Геля стала ходить на другие литературные кружки и объединения в надежде, не ходит ли Сергей туда. Но и там его не было. Пришла тяжелая зима с метелями, с непрестанной болью в сердце, с полным отвращением к какому бы то ни было делу. В эту зиму Геля по-настоящему полюбила музыку.
Елизавета Захаровна допрашивала с пристрастием:
— Почему не приходит Сергей? Объясни, что у тебя с Сергеем? Я знаю, это ты во всем виновата. То тебе не так, это нехорошо. Интеллигент, умница, почти кандидат наук. Любит дурочку! Разговаривать с тобой не буду, пока не вернешь Сергея.

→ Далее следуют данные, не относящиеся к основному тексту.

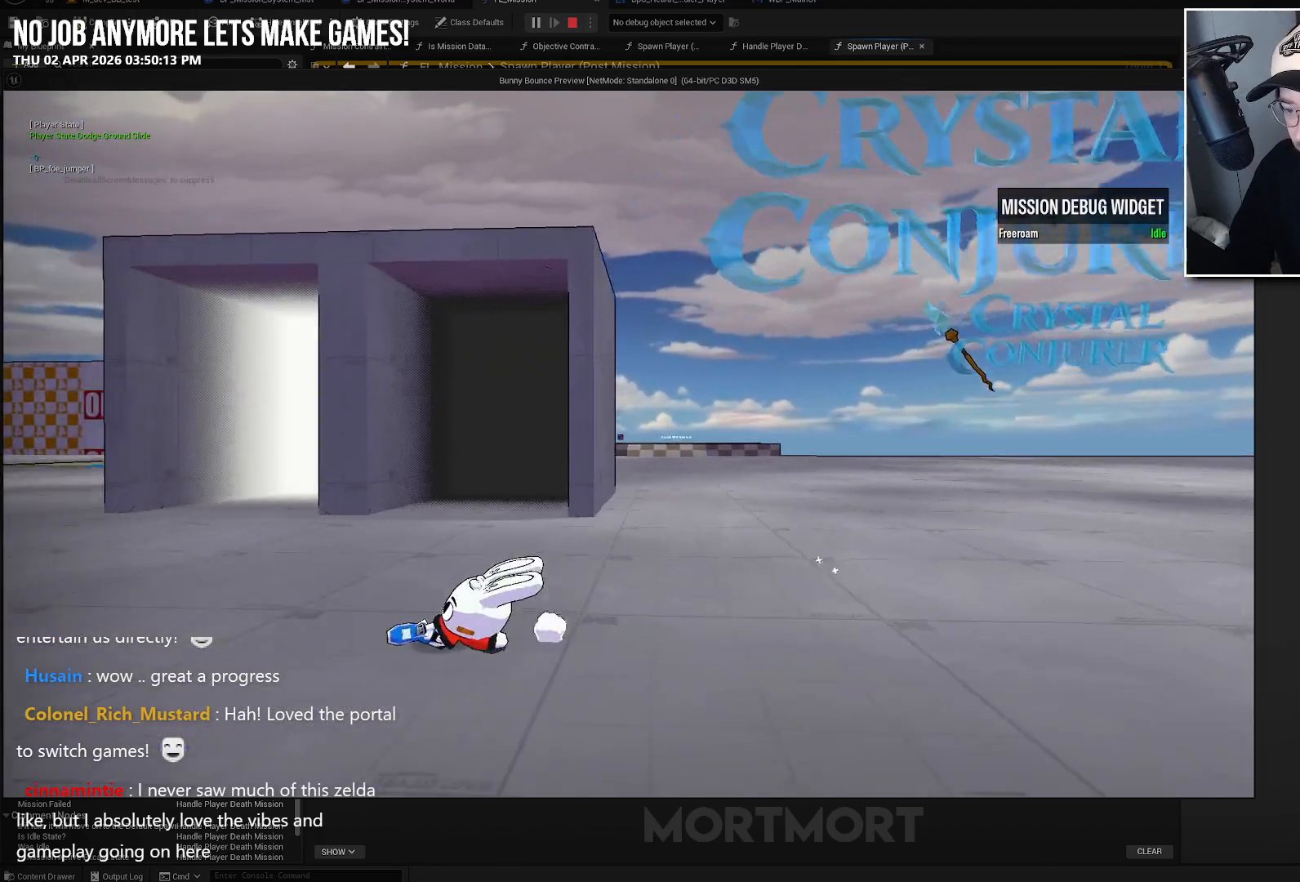
{"buttons": [], "left_stick": "left", "right_stick": "center", "events": []}
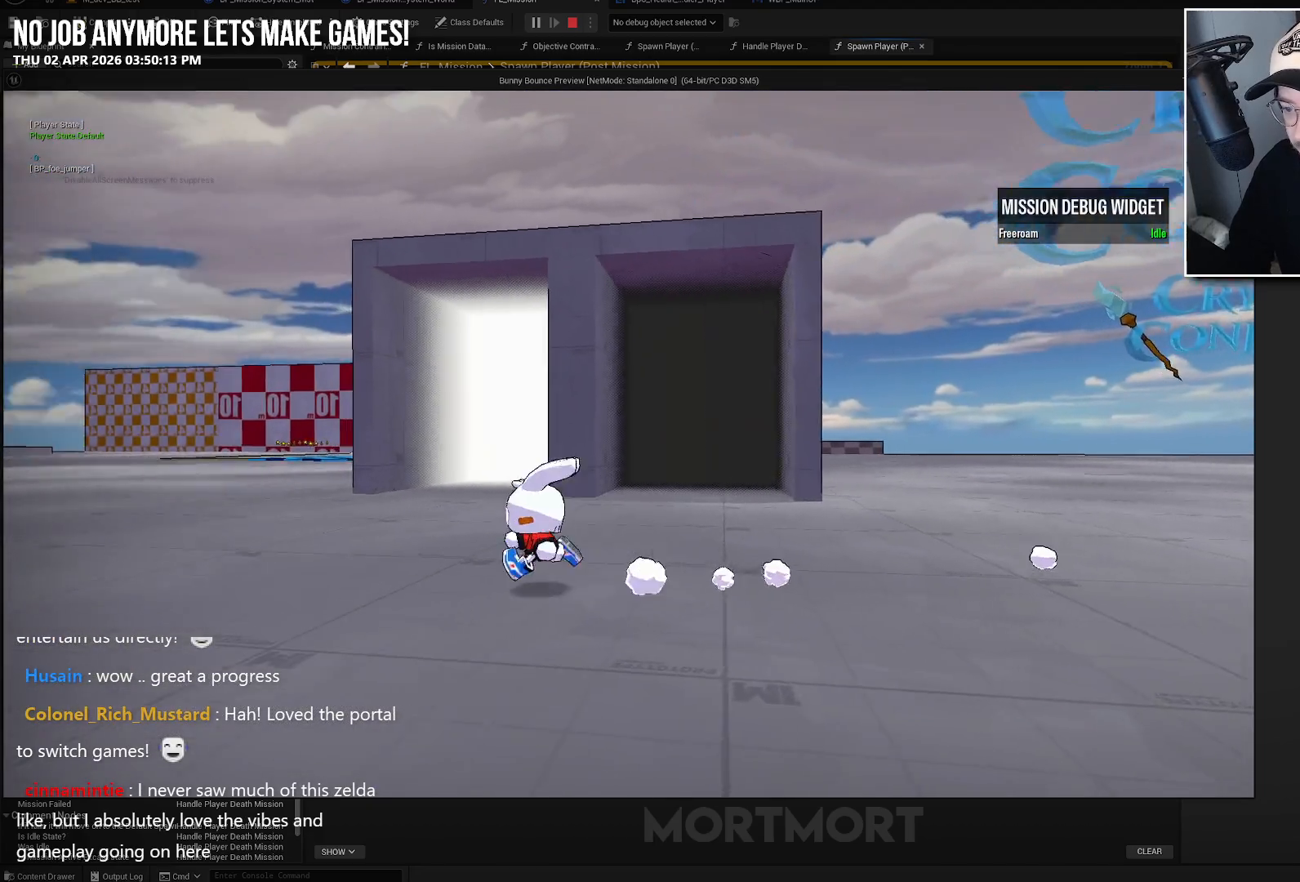
{"buttons": ["B"], "left_stick": "up-left", "right_stick": "center", "events": [[133, "Y", "down"], [267, "Y", "up"], [467, "B", "down"], [500, "left_stick", "up-left"]]}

Геля начинала играть громче. Старенькое доброе пианино сотрясалось и гудело от мощных звуков, слетающих с этих тонких, с этих белых, с этих полупрозрачных рук.
…Разрыву исполнилась годовщина. Начавшее гаснуть вспыхнуло с новой силой. Геля вспомнила, что четверг, изменила планы на вечер и поехала на литобъединение, едва ли не самое крупное в Москве.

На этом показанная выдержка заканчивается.